──────── Source material ────────

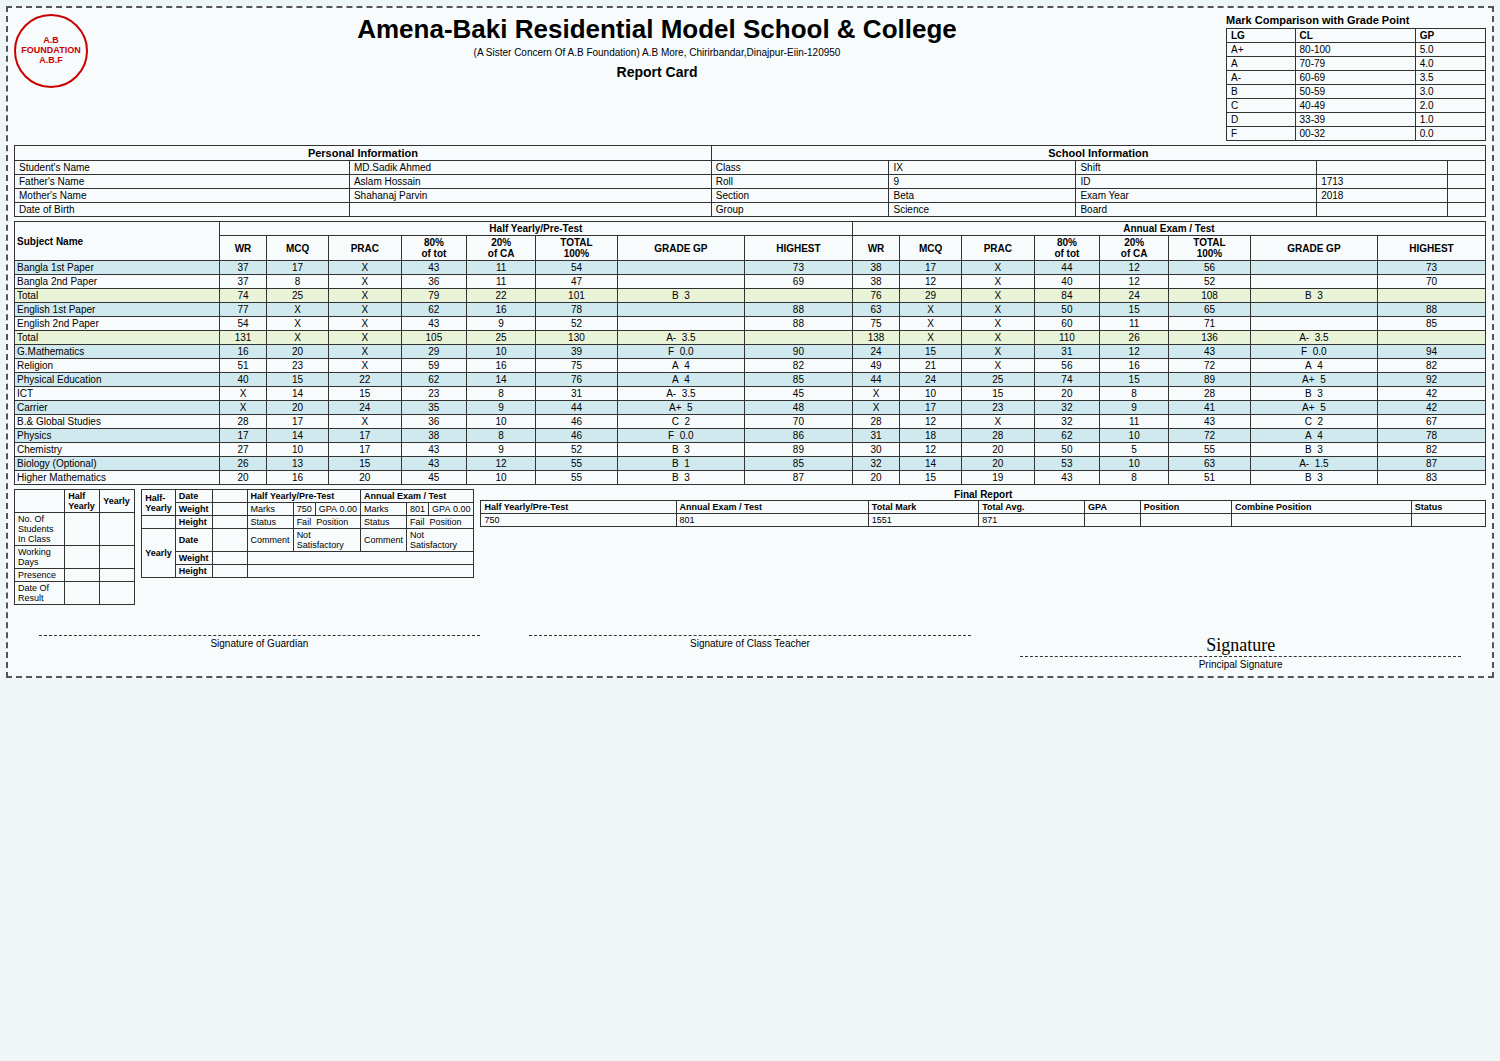A.B
FOUNDATION
A.B.F
Amena-Baki Residential Model School & College
(A Sister Concern Of A.B Foundation) A.B More, Chirirbandar,Dinajpur-Eiin-120950
Report Card
Mark Comparison with Grade Point
| LG | CL | GP |
| --- | --- | --- |
| A+ | 80-100 | 5.0 |
| A | 70-79 | 4.0 |
| A- | 60-69 | 3.5 |
| B | 50-59 | 3.0 |
| C | 40-49 | 2.0 |
| D | 33-39 | 1.0 |
| F | 00-32 | 0.0 |
| Personal Information | School Information |
| --- | --- |
| Student's Name | MD.Sadik Ahmed | Class | IX | Shift | | |
| Father's Name | Aslam Hossain | Roll | 9 | ID | 1713 | |
| Mother's Name | Shahanaj Parvin | Section | Beta | Exam Year | 2018 | |
| Date of Birth | | Group | Science | Board | | |
| Subject Name | Half Yearly/Pre-Test | Annual Exam / Test |
| --- | --- | --- |
| WR | MCQ | PRAC | 80% of tot | 20% of CA | TOTAL 100% | GRADE GP | HIGHEST | WR | MCQ | PRAC | 80% of tot | 20% of CA | TOTAL 100% | GRADE GP | HIGHEST |
| Bangla 1st Paper | 37 | 17 | X | 43 | 11 | 54 | | 73 | 38 | 17 | X | 44 | 12 | 56 | | 73 |
| Bangla 2nd Paper | 37 | 8 | X | 36 | 11 | 47 | | 69 | 38 | 12 | X | 40 | 12 | 52 | | 70 |
| Total | 74 | 25 | X | 79 | 22 | 101 | B 3 | | 76 | 29 | X | 84 | 24 | 108 | B 3 | |
| English 1st Paper | 77 | X | X | 62 | 16 | 78 | | 88 | 63 | X | X | 50 | 15 | 65 | | 88 |
| English 2nd Paper | 54 | X | X | 43 | 9 | 52 | | 88 | 75 | X | X | 60 | 11 | 71 | | 85 |
| Total | 131 | X | X | 105 | 25 | 130 | A- 3.5 | | 138 | X | X | 110 | 26 | 136 | A- 3.5 | |
| G.Mathematics | 16 | 20 | X | 29 | 10 | 39 | F 0.0 | 90 | 24 | 15 | X | 31 | 12 | 43 | F 0.0 | 94 |
| Religion | 51 | 23 | X | 59 | 16 | 75 | A 4 | 82 | 49 | 21 | X | 56 | 16 | 72 | A 4 | 82 |
| Physical Education | 40 | 15 | 22 | 62 | 14 | 76 | A 4 | 85 | 44 | 24 | 25 | 74 | 15 | 89 | A+ 5 | 92 |
| ICT | X | 14 | 15 | 23 | 8 | 31 | A- 3.5 | 45 | X | 10 | 15 | 20 | 8 | 28 | B 3 | 42 |
| Carrier | X | 20 | 24 | 35 | 9 | 44 | A+ 5 | 48 | X | 17 | 23 | 32 | 9 | 41 | A+ 5 | 42 |
| B.& Global Studies | 28 | 17 | X | 36 | 10 | 46 | C 2 | 70 | 28 | 12 | X | 32 | 11 | 43 | C 2 | 67 |
| Physics | 17 | 14 | 17 | 38 | 8 | 46 | F 0.0 | 86 | 31 | 18 | 28 | 62 | 10 | 72 | A 4 | 78 |
| Chemistry | 27 | 10 | 17 | 43 | 9 | 52 | B 3 | 89 | 30 | 12 | 20 | 50 | 5 | 55 | B 3 | 82 |
| Biology (Optional) | 26 | 13 | 15 | 43 | 12 | 55 | B 1 | 85 | 32 | 14 | 20 | 53 | 10 | 63 | A- 1.5 | 87 |
| Higher Mathematics | 20 | 16 | 20 | 45 | 10 | 55 | B 3 | 87 | 20 | 15 | 19 | 43 | 8 | 51 | B 3 | 83 |
| | Half Yearly | Yearly |
| --- | --- | --- |
| No. Of Students In Class | | |
| Working Days | | |
| Presence | | |
| Date Of Result | | |
| Half-Yearly | Date | | Half Yearly/Pre-Test | Annual Exam / Test |
| Weight | | Marks | 750 | GPA 0.00 | Marks | 801 | GPA 0.00 |
| | Height | | Status | Fail Position | Status | Fail Position |
| Yearly | Date | | Comment | Not Satisfactory | Comment | Not Satisfactory |
| Weight | | |
| Height | | |
Final Report
| Half Yearly/Pre-Test | Annual Exam / Test | Total Mark | Total Avg. | GPA | Position | Combine Position | Status |
| --- | --- | --- | --- | --- | --- | --- | --- |
| 750 | 801 | 1551 | 871 | | | | |
Signature of Guardian
Signature of Class Teacher
Signature
Principal Signature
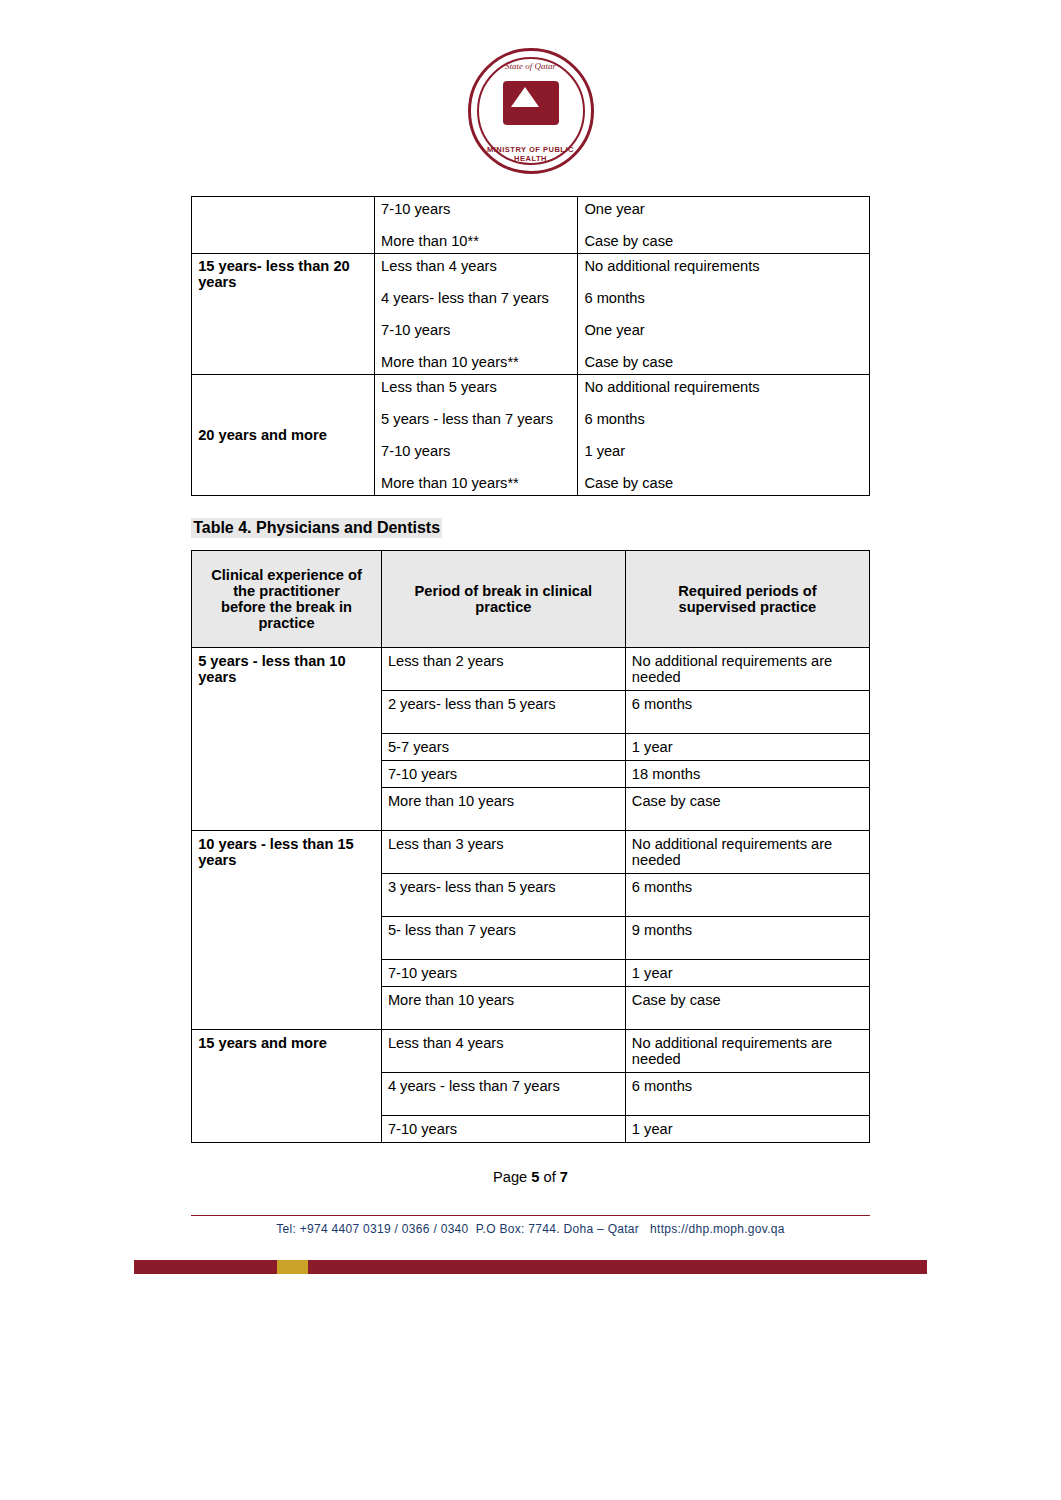State of Qatar
MINISTRY OF PUBLIC HEALTH
| | 7-10 years More than 10** | One year Case by case |
| 15 years- less than 20 years | Less than 4 years 4 years- less than 7 years 7-10 years More than 10 years** | No additional requirements 6 months One year Case by case |
| 20 years and more | Less than 5 years 5 years - less than 7 years 7-10 years More than 10 years** | No additional requirements 6 months 1 year Case by case |
Table 4. Physicians and Dentists
| Clinical experience of the practitioner before the break in practice | Period of break in clinical practice | Required periods of supervised practice |
| --- | --- | --- |
| 5 years - less than 10 years | Less than 2 years | No additional requirements are needed |
| 2 years- less than 5 years | 6 months |
| 5-7 years | 1 year |
| 7-10 years | 18 months |
| More than 10 years | Case by case |
| 10 years - less than 15 years | Less than 3 years | No additional requirements are needed |
| 3 years- less than 5 years | 6 months |
| 5- less than 7 years | 9 months |
| 7-10 years | 1 year |
| More than 10 years | Case by case |
| 15 years and more | Less than 4 years | No additional requirements are needed |
| 4 years - less than 7 years | 6 months |
| 7-10 years | 1 year |
Page 5 of 7
Tel: +974 4407 0319 / 0366 / 0340 P.O Box: 7744. Doha – Qatar https://dhp.moph.gov.qa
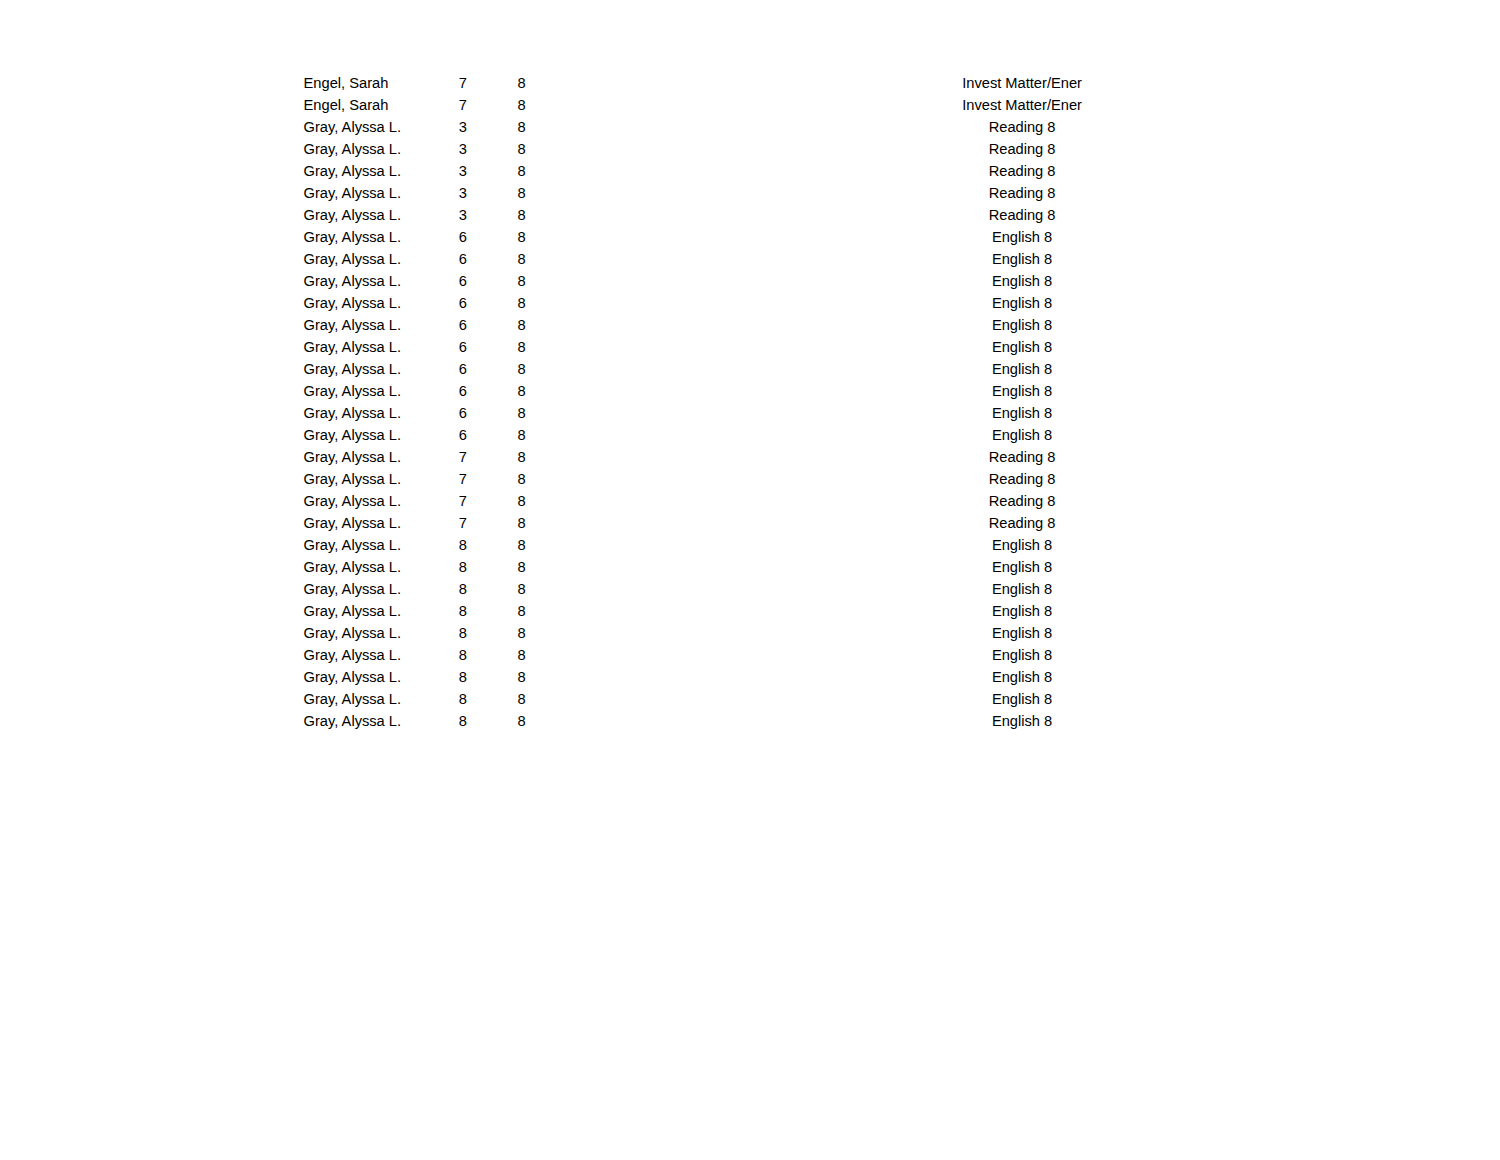| Engel, Sarah | 7 | 8 | | Invest Matter/Ener |
| Engel, Sarah | 7 | 8 | | Invest Matter/Ener |
| Gray, Alyssa L. | 3 | 8 | | Reading 8 |
| Gray, Alyssa L. | 3 | 8 | | Reading 8 |
| Gray, Alyssa L. | 3 | 8 | | Reading 8 |
| Gray, Alyssa L. | 3 | 8 | | Reading 8 |
| Gray, Alyssa L. | 3 | 8 | | Reading 8 |
| Gray, Alyssa L. | 6 | 8 | | English 8 |
| Gray, Alyssa L. | 6 | 8 | | English 8 |
| Gray, Alyssa L. | 6 | 8 | | English 8 |
| Gray, Alyssa L. | 6 | 8 | | English 8 |
| Gray, Alyssa L. | 6 | 8 | | English 8 |
| Gray, Alyssa L. | 6 | 8 | | English 8 |
| Gray, Alyssa L. | 6 | 8 | | English 8 |
| Gray, Alyssa L. | 6 | 8 | | English 8 |
| Gray, Alyssa L. | 6 | 8 | | English 8 |
| Gray, Alyssa L. | 6 | 8 | | English 8 |
| Gray, Alyssa L. | 7 | 8 | | Reading 8 |
| Gray, Alyssa L. | 7 | 8 | | Reading 8 |
| Gray, Alyssa L. | 7 | 8 | | Reading 8 |
| Gray, Alyssa L. | 7 | 8 | | Reading 8 |
| Gray, Alyssa L. | 8 | 8 | | English 8 |
| Gray, Alyssa L. | 8 | 8 | | English 8 |
| Gray, Alyssa L. | 8 | 8 | | English 8 |
| Gray, Alyssa L. | 8 | 8 | | English 8 |
| Gray, Alyssa L. | 8 | 8 | | English 8 |
| Gray, Alyssa L. | 8 | 8 | | English 8 |
| Gray, Alyssa L. | 8 | 8 | | English 8 |
| Gray, Alyssa L. | 8 | 8 | | English 8 |
| Gray, Alyssa L. | 8 | 8 | | English 8 |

────────

**Task goal:**
For each line above that contains the word "case", copy that line.

**Result:**
| | 7-10 years More than 10** | One year Case by case |
| 15 years- less than 20 years | Less than 4 years 4 years- less than 7 years 7-10 years More than 10 years** | No additional requirements 6 months One year Case by case |
| 20 years and more | Less than 5 years 5 years - less than 7 years 7-10 years More than 10 years** | No additional requirements 6 months 1 year Case by case |
| More than 10 years | Case by case |
| More than 10 years | Case by case |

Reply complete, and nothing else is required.